[DOCUMENT EXTRACT]
** start **

Flying and Trading-----What makes an expert?

Discussion in 'Psychology' started by LVMises, Aug 6, 2009.

  1. LVMises


    What Makes an Expert?

    By Jay Hopkins
    April 2009

    Most pilots like to think they do pretty well at the whole flying thing. In fact, surveys show that overall most people rate themselves as above average in performance. This is obviously impossible, as half of all pilots would have their performance rated as less than average. In his new book Outliers, Malcolm Gladwell looks at the top end of the performance scale to determine what makes someone an expert, the very top of their field. He found that experts obviously had a lot of innate talent. They also had typically received many "lucky breaks" of being in the right place at the right time. However, there were many very talented people who never rose to the level of being considered an expert. The final deciding factor was experience. From musicians to athletes to economists to chess players, those at the very top of their fields typically hit their prime after achieving at least 10,000 hours of practice and experience.

    Since the average person works about 2,000 hours in one year, it would take five years of dedicated eight hours a day, five days a week effort to reach 10,000 hours. Many of the experts Gladwell looks at achieved much more experience in a much shorter time. Mozart's father made him practice relentlessly from the time he was a young child. Gladwell says that by the time Mozart composed his first masterpiece at the age of 21, he had been composing concertos for 10 years. Early in their career, the Beatles got a job playing eight hours a night, seven nights a week, in Hamburg, Germany. By the time they achieved their first success, they had performed over 1,200 times. Gladwell points out that many bands don't perform that many times in their entire career. By the time Bill Gates dropped out of Harvard to start Microsoft, he had been programming practically nonstop for seven consecutive years, and had much more than 10,000 hours experience.

  2. LVMises


    I am a trader interested in flying, maybe purchasing a plane one day.

    I am curious if there are any pilots/traders on this board who can share their experience with the details pre-flight and in-flight psychology, and how this relates to trading.

    I envision the two being very similar but would love some analogies drawn between the two fields.

    Thanks in advance!
  3. rickf


    I haven't flown in years but I used to earlier in life for recreation.

    Trading and flying, in my view, are quite similar. The best example I can say is that a pilot knows how to a) fly the plane (practically and in theory) and b) use the instruments to plot course and altitude. However, for all that training and cockpit gadgetry, the mark of a pilot truly comfortable in a plane is when s/he encounters the patch of rough air, sudden storm, or whatever -- and thus they have no choice but to fly the airspace and route they encounter, not the one they "hope" to encounter. Level flight is one thing, but having to fly through sudden turbulence and such is quite another thing and requires not only nerves of steel but the ability to ADAPT your flying to the environment around you. Therein lies the value of time-in-command as a pilot, where you learn by experience. You also learn to "trust your instruments" (and not your instinct) when flying in adverse conditions to know your altitude, direction, and orientation. :)

** end **

[DATA SECTION]

** start **

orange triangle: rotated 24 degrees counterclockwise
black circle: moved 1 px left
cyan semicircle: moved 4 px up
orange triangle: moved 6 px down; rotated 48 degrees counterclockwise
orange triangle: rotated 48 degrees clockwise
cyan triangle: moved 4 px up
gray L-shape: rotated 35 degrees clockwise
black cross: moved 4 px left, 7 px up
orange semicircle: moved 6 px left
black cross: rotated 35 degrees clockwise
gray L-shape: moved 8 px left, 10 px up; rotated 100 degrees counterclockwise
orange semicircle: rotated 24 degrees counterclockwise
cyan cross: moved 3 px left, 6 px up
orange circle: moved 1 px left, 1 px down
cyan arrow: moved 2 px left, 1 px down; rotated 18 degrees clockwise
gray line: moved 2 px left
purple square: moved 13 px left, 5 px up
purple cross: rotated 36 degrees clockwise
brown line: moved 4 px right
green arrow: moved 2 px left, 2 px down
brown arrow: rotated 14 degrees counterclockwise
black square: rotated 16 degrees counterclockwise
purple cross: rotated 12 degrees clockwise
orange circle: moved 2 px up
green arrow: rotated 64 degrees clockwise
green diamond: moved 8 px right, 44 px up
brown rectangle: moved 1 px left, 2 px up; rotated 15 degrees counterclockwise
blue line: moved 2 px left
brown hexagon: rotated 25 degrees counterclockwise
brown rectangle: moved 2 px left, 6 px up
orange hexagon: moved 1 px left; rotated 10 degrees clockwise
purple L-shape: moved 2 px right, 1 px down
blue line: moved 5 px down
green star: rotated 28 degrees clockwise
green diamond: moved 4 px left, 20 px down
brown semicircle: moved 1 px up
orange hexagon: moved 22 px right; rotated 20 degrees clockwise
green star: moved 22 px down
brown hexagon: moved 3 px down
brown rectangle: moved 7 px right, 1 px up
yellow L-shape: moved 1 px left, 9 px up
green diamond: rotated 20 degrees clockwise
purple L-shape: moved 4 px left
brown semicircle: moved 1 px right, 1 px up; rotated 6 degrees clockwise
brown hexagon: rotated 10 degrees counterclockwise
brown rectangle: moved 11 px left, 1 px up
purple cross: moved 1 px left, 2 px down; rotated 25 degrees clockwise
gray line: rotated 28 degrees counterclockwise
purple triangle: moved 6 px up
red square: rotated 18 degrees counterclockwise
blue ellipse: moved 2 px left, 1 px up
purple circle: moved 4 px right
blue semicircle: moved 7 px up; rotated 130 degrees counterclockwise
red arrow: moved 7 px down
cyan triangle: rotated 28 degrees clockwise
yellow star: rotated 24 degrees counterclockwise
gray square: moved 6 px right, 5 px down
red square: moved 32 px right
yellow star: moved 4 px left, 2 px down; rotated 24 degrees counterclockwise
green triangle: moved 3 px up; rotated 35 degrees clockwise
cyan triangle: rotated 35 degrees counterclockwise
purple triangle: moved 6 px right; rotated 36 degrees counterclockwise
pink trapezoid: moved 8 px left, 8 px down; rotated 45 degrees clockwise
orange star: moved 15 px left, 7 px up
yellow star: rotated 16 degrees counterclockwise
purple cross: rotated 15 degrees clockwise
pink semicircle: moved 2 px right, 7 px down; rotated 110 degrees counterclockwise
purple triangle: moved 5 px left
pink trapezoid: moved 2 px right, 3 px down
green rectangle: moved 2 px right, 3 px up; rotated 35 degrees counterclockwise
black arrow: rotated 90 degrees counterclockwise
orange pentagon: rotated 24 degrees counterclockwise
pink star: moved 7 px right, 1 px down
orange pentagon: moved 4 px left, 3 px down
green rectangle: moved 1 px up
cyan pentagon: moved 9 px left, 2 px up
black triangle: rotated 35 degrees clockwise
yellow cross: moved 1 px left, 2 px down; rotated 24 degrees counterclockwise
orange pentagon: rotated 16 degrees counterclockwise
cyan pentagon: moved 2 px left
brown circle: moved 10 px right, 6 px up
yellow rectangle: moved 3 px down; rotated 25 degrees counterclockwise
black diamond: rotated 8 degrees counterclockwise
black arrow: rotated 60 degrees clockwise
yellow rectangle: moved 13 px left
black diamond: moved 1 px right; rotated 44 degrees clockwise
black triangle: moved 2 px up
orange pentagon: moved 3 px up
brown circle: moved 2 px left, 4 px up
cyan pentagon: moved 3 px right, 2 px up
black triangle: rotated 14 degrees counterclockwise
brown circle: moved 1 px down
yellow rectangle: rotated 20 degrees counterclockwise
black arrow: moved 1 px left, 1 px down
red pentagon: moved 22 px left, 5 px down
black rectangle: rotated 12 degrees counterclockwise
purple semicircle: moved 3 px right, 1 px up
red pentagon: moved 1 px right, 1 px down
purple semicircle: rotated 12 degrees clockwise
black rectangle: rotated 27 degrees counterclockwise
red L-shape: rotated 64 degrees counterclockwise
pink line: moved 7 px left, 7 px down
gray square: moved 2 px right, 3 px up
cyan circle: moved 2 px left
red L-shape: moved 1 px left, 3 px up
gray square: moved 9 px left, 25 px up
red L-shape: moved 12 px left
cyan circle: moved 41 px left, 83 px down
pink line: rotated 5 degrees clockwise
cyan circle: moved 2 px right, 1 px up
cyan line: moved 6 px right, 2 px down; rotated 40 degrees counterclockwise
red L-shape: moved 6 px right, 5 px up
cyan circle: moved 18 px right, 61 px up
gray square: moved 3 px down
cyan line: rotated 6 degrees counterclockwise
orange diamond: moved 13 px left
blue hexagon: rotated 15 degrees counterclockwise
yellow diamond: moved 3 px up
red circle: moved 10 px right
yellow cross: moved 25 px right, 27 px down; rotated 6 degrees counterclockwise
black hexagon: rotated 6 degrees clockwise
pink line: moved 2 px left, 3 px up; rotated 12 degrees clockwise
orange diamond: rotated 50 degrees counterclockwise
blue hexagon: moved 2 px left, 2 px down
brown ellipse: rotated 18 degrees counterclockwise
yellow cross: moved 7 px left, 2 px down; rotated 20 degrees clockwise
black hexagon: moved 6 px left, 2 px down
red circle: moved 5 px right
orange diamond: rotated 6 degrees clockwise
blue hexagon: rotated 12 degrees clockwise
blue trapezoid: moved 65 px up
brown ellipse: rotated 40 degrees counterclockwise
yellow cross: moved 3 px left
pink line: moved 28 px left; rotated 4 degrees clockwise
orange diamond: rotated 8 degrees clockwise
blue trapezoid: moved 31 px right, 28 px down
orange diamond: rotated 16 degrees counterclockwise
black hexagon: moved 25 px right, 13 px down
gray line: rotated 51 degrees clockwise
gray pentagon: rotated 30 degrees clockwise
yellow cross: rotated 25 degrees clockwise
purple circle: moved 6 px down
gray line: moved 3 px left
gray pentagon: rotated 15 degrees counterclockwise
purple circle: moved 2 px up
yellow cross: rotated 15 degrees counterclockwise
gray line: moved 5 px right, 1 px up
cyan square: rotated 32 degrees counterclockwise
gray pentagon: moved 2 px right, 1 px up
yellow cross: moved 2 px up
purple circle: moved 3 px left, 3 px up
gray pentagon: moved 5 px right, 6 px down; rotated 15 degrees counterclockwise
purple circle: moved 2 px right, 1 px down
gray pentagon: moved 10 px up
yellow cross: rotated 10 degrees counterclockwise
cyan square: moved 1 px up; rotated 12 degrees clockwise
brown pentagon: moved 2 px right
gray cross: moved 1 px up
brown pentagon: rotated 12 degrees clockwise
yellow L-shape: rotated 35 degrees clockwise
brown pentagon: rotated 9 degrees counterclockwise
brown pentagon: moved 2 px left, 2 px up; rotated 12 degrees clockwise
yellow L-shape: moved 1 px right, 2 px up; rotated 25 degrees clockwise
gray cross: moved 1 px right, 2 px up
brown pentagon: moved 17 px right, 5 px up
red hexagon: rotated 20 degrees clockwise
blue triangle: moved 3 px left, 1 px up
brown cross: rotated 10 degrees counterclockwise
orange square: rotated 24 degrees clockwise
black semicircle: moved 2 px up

** end **

[WHAT THE TASK ASKS]
Rewrite the flying and trading discussion from "I am a trader" up to and including "the two fields.", putting "comparisons" in place of "analogies".

[EXPECTED OUTPUT]
I am a trader interested in flying, maybe purchasing a plane one day.

    I am curious if there are any pilots/traders on this board who can share their experience with the details pre-flight and in-flight psychology, and how this relates to trading.

    I envision the two being very similar but would love some comparisons drawn between the two fields.